The best reason to invest the time into creating a content calendar for your small business is that it makes your communication elegant, professional, and on-message, with very little organizing across functions or team members. That’s because a content calendar tells your marketing to communicate the same idea across all its assets; blogs, public relations, infographics, etc. This can help promote binge consumption of your content on a specific topic making you the thought leader on the subject at hand.

Even better than what to say, a content calendar helps you know when to say it. Marketing is often about storytelling but you can’t always tell the entire story at once. Instead, you want to lead your audience to specific conclusions and ultimately to your product or service. A content calendar makes it easy to identify when to say what before you get started.
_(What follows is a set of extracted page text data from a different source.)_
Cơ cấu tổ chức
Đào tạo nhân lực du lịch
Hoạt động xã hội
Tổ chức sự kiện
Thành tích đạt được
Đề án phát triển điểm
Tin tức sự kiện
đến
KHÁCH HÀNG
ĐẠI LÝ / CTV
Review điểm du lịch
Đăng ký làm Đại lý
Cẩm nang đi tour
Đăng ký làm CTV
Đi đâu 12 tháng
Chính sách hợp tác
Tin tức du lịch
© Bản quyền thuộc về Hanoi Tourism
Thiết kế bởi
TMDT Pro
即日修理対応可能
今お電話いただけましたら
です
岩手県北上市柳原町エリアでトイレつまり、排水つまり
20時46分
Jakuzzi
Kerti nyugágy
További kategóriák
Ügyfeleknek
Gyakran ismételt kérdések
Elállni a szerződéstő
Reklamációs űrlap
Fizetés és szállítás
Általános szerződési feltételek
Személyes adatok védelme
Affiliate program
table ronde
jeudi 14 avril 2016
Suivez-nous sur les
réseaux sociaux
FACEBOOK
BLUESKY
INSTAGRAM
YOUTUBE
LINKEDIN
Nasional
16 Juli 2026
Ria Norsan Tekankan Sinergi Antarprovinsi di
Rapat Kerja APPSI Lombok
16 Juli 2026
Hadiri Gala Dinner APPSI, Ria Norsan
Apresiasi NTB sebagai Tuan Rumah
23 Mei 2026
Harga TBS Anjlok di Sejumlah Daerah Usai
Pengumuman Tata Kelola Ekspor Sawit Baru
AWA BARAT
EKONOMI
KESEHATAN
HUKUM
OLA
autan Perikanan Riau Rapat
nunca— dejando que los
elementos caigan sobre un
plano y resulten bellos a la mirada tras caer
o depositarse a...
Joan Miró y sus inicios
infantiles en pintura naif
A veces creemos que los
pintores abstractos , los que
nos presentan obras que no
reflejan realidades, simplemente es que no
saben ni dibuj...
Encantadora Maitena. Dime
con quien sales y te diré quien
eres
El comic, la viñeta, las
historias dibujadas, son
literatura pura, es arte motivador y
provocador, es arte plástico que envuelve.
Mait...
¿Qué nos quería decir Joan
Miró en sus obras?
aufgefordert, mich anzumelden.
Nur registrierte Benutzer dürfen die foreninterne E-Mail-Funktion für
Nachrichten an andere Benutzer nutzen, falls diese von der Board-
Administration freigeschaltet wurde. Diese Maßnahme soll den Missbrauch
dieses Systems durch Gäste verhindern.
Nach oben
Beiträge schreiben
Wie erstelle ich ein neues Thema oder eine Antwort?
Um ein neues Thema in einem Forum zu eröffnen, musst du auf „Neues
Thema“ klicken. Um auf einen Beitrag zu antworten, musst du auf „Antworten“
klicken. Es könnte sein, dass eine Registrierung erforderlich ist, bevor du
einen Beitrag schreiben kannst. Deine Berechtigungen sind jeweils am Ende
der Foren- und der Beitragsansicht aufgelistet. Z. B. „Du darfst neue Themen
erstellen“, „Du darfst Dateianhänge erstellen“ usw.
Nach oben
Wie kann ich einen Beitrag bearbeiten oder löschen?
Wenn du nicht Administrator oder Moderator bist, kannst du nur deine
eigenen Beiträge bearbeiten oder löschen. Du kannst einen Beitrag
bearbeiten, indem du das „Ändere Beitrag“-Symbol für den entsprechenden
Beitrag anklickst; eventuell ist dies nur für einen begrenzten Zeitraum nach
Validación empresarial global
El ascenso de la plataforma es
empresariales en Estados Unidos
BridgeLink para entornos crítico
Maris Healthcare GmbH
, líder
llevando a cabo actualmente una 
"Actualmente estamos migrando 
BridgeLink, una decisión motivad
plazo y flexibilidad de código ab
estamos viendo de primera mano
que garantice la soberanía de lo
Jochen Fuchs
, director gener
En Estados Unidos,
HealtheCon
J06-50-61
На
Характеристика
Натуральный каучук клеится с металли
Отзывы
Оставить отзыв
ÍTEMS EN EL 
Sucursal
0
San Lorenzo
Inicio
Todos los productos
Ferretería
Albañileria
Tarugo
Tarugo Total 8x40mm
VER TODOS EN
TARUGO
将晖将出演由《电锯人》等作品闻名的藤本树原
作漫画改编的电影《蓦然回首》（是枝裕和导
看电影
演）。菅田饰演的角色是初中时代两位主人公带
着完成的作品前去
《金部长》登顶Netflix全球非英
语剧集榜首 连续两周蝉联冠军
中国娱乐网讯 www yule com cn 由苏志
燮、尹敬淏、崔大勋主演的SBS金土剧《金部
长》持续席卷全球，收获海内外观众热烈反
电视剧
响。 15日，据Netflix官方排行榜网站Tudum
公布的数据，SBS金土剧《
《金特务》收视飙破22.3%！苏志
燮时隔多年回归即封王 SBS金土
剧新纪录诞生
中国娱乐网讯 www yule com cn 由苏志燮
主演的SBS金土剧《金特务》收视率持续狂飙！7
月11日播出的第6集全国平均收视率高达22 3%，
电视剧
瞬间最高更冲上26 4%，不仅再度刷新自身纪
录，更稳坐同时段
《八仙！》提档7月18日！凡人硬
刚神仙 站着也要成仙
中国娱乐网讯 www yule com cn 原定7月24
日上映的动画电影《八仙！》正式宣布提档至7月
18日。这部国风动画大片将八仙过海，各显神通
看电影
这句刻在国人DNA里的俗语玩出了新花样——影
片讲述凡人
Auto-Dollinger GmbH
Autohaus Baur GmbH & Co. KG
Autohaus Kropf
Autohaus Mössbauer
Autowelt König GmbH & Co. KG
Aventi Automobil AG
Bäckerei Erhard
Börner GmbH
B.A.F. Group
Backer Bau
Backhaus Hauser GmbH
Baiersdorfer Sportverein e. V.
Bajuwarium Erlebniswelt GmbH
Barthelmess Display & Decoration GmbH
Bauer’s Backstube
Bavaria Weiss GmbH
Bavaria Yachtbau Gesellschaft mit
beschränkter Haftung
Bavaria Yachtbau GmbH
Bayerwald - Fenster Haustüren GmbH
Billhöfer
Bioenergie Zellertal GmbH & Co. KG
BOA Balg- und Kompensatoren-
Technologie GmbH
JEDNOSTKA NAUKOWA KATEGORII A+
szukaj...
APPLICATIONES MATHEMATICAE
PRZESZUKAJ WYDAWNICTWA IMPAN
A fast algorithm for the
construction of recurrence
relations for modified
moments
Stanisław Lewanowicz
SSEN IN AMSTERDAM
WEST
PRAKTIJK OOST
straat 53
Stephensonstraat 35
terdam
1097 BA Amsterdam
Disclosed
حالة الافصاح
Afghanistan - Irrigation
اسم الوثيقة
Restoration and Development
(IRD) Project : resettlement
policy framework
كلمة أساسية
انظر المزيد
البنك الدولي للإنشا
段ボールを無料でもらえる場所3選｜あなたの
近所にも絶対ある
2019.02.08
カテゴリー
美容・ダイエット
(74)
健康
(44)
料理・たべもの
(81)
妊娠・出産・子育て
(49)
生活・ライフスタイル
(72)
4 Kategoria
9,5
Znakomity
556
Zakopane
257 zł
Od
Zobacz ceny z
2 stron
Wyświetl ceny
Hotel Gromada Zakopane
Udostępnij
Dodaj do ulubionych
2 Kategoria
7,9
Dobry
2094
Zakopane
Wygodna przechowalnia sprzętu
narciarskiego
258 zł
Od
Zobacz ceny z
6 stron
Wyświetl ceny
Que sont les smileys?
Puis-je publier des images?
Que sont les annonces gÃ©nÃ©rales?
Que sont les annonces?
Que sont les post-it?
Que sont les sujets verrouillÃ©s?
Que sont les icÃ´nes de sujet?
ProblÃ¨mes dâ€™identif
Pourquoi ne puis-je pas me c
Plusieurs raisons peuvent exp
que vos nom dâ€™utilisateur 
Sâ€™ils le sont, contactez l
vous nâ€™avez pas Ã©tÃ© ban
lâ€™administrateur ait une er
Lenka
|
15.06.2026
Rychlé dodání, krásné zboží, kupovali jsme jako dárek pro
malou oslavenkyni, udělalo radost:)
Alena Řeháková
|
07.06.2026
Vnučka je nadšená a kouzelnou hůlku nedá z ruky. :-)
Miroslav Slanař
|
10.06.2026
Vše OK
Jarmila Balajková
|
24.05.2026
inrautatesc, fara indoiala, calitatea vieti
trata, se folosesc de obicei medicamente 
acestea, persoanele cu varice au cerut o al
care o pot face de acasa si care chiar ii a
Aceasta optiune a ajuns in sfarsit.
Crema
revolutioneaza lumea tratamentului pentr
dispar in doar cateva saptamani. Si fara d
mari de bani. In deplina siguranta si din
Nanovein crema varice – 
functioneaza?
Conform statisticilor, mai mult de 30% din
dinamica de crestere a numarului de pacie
  1.     Simplifies What to Create

When you’re telling a story across multiple channels and content-types, a content calendar helps to keep you focused. Doing so not only helps you get your graphic designers and marketing communications managers rowing in the same direction, but can help you identify gaps. With gaps identified early on, you can plan around them without scrambling or missing deadlines. Or, you can choose to bring on a freelancer to help fill gaps or to enhance the really important stories. And with your content calendar in hand, on-boarding that freelancer is that much faster.

  1.     Doesn’t Leave Anything Out

When you plan out the stories you want to tell with a content calendar, you can rest assured that you won’t leave out important tangents or proof points that reinforce your message. Too often when we’re scrambling to feed the content monster, we either neglect an important point or simply do not have time to tell it well. And sometimes, missing these details can make your message too generalized or not compelling enough. With a content calendar, you can make sure that key messages are explored.

That isn’t to say that you plan all your content with one calendar. On the contrary. Because you plan for major marketing initiatives and messages, you have time to take advantage of serendipitous opportunities that arise. Or at least the content calendar allows you to execute last minute content without putting as much stress on your marketing resources.